Das System der organisatorischen Aufteilung wurde von Diokletian erweitert, neben der Regierung der zwei Augusti wurden als deren Nachfolger zwei Caesares eingesetzt, die den Augusti nach 20 Jahren nachfolgen sollten. Dieser Plan scheiterte aber aufgrund der menschlichen Neigungen, die nicht auf Verfassungstreue, weiser Selbstbeschränkung und Einsicht beruhten, sondern aus purem Machtstreben bestanden. Es brach zusammen, da es die Macht des Heeres, das fast hundert Jahre lang die Kaiser ausgerufen hatte, nicht berücksichtigte. Daher kam es in der Nachfolge Diokletians zu Kämpfen zwischen den Augusti und den Caesares, die darin endeten, dass sich der Augustus des Ostens, Konstantin I. (306–337), gegen seinen Rivalen Maxentius 312 in der Schlacht an der Milvischen Brücke durchsetzte und er als ranghöchster Augustus das Prinzipat im Reich beanspruchte. Zwar musste auch er sich mit seinem Mitkaiser Licinius auseinandersetzen, ab 324 war er aber der alleinige Herrscher im Römischen Reich. 326 begann er mit dem Bau einer neuen Hauptstadt im Osten auf dem Boden der alten griechischen Kolonie Byzantion,11 die am 11. Mai 330, noch unfertig, unter dem Namen Konstantinopolis feierlich geweiht wurde.
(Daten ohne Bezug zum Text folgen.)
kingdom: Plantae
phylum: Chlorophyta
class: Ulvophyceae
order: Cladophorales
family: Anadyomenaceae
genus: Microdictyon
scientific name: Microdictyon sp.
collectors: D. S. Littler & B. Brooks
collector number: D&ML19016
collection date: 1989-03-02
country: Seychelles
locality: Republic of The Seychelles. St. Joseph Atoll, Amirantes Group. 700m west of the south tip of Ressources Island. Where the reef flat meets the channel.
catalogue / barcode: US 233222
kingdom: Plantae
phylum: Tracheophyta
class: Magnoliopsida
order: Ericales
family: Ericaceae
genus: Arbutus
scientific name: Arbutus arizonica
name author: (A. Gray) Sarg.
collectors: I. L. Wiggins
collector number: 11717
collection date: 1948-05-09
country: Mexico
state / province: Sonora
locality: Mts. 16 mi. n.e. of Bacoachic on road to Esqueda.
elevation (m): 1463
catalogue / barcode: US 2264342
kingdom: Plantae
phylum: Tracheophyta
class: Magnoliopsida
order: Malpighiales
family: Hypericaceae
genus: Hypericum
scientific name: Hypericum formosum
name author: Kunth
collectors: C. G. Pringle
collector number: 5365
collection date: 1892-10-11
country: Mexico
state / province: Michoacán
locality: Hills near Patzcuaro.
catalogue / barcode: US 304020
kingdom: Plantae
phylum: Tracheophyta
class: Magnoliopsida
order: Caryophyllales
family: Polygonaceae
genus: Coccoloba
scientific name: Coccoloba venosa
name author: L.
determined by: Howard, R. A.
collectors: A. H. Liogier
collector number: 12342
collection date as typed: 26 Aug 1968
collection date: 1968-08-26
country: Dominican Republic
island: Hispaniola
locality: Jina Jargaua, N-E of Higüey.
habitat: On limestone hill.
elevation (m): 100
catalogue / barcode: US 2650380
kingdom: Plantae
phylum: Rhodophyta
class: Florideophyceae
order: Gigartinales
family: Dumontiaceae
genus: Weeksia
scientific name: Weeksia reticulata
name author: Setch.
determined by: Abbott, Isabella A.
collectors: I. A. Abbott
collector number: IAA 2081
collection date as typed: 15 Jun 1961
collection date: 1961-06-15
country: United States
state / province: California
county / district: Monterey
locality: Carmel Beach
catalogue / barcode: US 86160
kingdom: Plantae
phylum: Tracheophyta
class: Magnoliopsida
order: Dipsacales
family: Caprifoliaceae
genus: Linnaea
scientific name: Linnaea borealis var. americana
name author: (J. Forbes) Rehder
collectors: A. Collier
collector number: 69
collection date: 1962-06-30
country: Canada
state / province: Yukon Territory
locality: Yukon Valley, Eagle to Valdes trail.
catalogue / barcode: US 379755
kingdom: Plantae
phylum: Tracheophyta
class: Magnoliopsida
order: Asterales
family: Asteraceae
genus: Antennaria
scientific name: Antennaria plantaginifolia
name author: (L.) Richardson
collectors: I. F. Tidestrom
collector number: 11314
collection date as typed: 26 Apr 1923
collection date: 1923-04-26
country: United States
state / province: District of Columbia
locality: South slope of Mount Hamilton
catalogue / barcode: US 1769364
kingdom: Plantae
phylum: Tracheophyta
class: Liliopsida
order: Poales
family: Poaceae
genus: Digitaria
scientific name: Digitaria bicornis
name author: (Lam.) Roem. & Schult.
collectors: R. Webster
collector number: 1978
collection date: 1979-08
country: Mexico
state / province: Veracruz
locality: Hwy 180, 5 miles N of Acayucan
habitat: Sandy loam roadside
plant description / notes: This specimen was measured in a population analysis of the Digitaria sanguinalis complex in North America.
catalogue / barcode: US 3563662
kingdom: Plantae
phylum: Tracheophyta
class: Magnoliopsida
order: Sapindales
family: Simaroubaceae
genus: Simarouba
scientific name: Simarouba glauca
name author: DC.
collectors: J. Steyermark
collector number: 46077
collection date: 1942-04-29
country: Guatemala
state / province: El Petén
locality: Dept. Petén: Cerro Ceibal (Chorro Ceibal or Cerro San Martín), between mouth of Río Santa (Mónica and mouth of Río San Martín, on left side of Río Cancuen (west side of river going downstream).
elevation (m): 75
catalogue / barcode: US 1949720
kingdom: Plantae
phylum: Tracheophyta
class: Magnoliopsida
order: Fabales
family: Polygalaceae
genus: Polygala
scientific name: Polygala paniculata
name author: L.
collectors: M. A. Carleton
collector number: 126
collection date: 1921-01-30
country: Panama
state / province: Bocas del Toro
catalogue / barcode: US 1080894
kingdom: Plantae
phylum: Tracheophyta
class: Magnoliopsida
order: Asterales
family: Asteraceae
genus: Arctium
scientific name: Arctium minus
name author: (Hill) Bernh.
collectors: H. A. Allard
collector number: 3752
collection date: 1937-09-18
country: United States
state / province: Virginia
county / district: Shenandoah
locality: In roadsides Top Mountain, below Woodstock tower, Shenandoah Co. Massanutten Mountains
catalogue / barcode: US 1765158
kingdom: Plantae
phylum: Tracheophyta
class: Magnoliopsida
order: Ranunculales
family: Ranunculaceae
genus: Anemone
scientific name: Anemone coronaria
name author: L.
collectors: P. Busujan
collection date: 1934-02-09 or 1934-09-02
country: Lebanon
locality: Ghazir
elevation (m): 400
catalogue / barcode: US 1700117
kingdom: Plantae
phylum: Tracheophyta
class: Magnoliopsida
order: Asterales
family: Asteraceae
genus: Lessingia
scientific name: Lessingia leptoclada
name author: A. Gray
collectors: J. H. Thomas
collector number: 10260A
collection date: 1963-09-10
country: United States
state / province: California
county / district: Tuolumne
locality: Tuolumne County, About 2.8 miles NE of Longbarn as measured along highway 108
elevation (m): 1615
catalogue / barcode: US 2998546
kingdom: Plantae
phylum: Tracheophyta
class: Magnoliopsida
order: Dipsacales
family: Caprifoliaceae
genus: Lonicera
Konstantin hätte keinen besseren Platz für seine neue Hauptstadt wählen können. Sie lag auf einer Halbinsel, die in den Bosporus ragte und an drei Seiten von Wasser umgeben war, gegen das Land hin konnte sie mit einer Mauer gesichert werden. Viel wichtiger war ihre geopolitische Lage am Schnittpunkt zwischen Ost und West, in etwa gleicher Entfernung zu den Krisenherden des Reiches an Rhein und Donau und im Orient. Dazu kam, dass die als Konstantinopolis bezeichnete Stadt auch eine wichtige Schnittstelle zwischen den östlichen und westlichen Provinzen darstellte.